What the task asks
Nothing but the line containing "- 必要がある（有必要）" and the lines after it in the entries below should appear, each repeated exactly.

Stored data entries:
##########

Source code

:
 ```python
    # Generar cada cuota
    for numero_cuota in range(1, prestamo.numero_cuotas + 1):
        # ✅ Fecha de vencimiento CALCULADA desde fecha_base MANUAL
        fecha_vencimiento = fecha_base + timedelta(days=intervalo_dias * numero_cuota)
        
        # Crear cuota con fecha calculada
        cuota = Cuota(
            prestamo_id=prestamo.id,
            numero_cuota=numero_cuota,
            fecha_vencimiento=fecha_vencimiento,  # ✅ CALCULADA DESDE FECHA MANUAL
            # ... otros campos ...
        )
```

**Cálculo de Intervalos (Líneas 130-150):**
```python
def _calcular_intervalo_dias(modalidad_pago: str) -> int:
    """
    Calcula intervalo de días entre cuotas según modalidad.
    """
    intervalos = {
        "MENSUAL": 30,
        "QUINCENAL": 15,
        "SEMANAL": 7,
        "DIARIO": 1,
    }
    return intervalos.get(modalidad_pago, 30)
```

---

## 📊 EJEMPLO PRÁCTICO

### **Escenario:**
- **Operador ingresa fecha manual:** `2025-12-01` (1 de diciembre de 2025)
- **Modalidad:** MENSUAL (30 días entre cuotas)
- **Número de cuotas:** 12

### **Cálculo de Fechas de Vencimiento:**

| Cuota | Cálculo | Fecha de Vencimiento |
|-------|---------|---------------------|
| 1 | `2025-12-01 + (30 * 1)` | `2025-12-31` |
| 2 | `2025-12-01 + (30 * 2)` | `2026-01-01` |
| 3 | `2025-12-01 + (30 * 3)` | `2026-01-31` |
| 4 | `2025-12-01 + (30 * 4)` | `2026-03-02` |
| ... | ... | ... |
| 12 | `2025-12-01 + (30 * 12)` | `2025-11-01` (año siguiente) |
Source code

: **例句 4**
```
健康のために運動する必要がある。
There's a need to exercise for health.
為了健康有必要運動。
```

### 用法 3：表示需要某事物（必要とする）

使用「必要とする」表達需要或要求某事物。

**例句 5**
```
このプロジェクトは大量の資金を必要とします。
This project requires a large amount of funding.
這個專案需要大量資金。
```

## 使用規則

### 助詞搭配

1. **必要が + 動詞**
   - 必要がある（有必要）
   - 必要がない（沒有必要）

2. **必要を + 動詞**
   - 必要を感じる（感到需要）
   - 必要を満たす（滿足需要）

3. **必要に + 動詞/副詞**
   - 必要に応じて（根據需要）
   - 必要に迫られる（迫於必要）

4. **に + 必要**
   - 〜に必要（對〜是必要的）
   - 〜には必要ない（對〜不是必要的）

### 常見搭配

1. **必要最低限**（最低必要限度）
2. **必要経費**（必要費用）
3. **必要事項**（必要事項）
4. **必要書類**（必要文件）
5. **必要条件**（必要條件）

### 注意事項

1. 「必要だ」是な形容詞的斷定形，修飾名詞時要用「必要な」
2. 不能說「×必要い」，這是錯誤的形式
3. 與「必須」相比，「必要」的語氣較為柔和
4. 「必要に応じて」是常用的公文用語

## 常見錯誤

##########

Result of this exercise
   - 必要がある（有必要）
   - 必要がない（沒有必要）

2. **必要を + 動詞**
   - 必要を感じる（感到需要）
   - 必要を満たす（滿足需要）

3. **必要に + 動詞/副詞**
   - 必要に応じて（根據需要）
   - 必要に迫られる（迫於必要）

4. **に + 必要**
   - 〜に必要（對〜是必要的）
   - 〜には必要ない（對〜不是必要的）

### 常見搭配

1. **必要最低限**（最低必要限度）
2. **必要経費**（必要費用）
3. **必要事項**（必要事項）
4. **必要書類**（必要文件）
5. **必要条件**（必要條件）

### 注意事項

1. 「必要だ」是な形容詞的斷定形，修飾名詞時要用「必要な」
2. 不能說「×必要い」，這是錯誤的形式
3. 與「必須」相比，「必要」的語氣較為柔和
4. 「必要に応じて」是常用的公文用語

## 常見錯誤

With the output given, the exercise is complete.